Total possible ways of representing n! as a sum of two or more consecutive positive integers.

Question

I need to calculate total possible ways of representing $n!$ as a sum of two or more consecutive positive integers.

Example : $3!=1*2*3=6$ and $6=1+2+3$ the only one possible way.

Answer : $1$

The approach I followed is as follows:

Let $p≤N$ be a prime.
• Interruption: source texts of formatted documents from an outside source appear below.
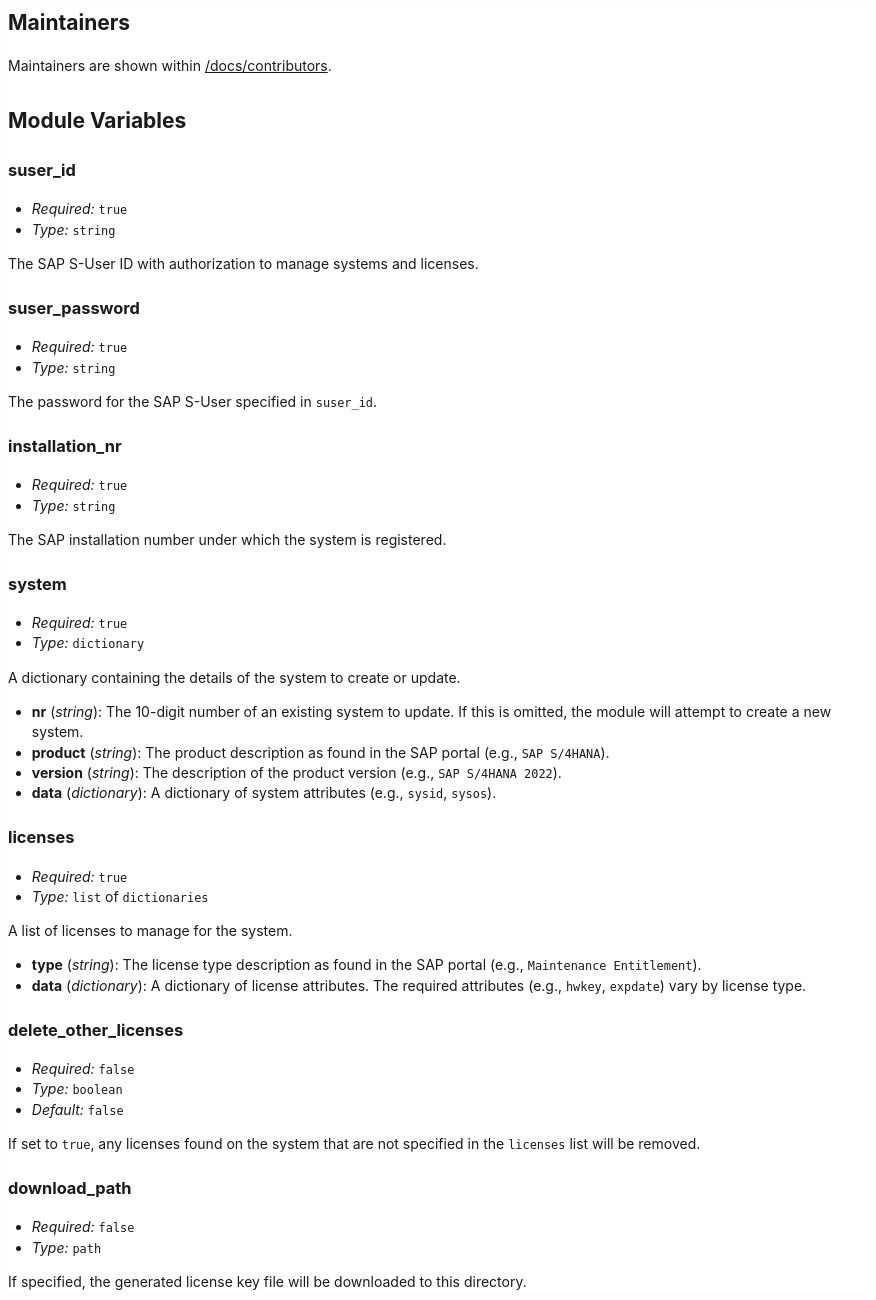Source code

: ## Maintainers
Maintainers are shown within [/docs/contributors](./CONTRIBUTORS.md).

## Module Variables
### suser_id
- _Required:_ `true`<br>
- _Type:_ `string`<br>

The SAP S-User ID with authorization to manage systems and licenses.

### suser_password
- _Required:_ `true`<br>
- _Type:_ `string`<br>

The password for the SAP S-User specified in `suser_id`.

### installation_nr
- _Required:_ `true`<br>
- _Type:_ `string`<br>

The SAP installation number under which the system is registered.

### system
- _Required:_ `true`<br>
- _Type:_ `dictionary`<br>

A dictionary containing the details of the system to create or update.
- **nr** (_string_): The 10-digit number of an existing system to update. If this is omitted, the module will attempt to create a new system.
- **product** (_string_): The product description as found in the SAP portal (e.g., `SAP S/4HANA`).
- **version** (_string_): The description of the product version (e.g., `SAP S/4HANA 2022`).
- **data** (_dictionary_): A dictionary of system attributes (e.g., `sysid`, `sysos`).

### licenses
- _Required:_ `true`<br>
- _Type:_ `list` of `dictionaries`<br>

A list of licenses to manage for the system.
- **type** (_string_): The license type description as found in the SAP portal (e.g., `Maintenance Entitlement`).
- **data** (_dictionary_): A dictionary of license attributes. The required attributes (e.g., `hwkey`, `expdate`) vary by license type.

### delete_other_licenses
- _Required:_ `false`<br>
- _Type:_ `boolean`<br>
- _Default:_ `false`<br>

If set to `true`, any licenses found on the system that are not specified in the `licenses` list will be removed.

### download_path
- _Required:_ `false`<br>
- _Type:_ `path`<br>

If specified, the generated license key file will be downloaded to this directory.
The highest power of $p$ dividing $N$ is given by $α_p=\sum_{k=1}^{\infty} \lfloor \frac{N}{p^k} \rfloor$

so $N! = 2^{\alpha_2}3^{\alpha_3}5^{\alpha_5} \ldots p^{\alpha_q}$ where $q$ the last prime $\leq N$

We want $N!=a+(a+1)+(a+2)+(a+3)+\ldots +(a+n)=\frac{(2a+n)(n+1)}{2}$ where $a,n\ge 1$ where $a,n \in \mathbb{I} $

Hence equating the above two equations we get, $2^{\alpha_2}3^{\alpha_3}5^{\alpha_5} \ldots p^{\alpha_q}=\frac{(2a+n)(n+1)}{2}$

So finally , $2^{(\alpha_2+1)}3^{\alpha_3}5^{\alpha_5} \ldots p^{\alpha_q}={(2a+n)(n+1)}$ , for the above examle $2^2 3^1=(2*2+2)(2+1)$ so $a=2$ and $n=2$

I am not able to proceed further because brute force solution is just not enough.I found the similar question but the solutions provided are not leading to exact solution of the problem.How do I solve the problem?

Answer 1

We have

$$a=\frac{N!}{n+1}-\frac{n}{2}$$

So, you can find the solutions as follows :

• Find the divisors of $2N!$ , excluding $1$.
• For each such divisor $d$, calculate $e\ :=\ \frac{N!}{d}-\frac{d-1}{2}$
• If the result is a positive integer, the pair $[e,d-1]$ is a solution.

Since the divisors of a factorial can be determined efficiently, this method solves the problem efficiently.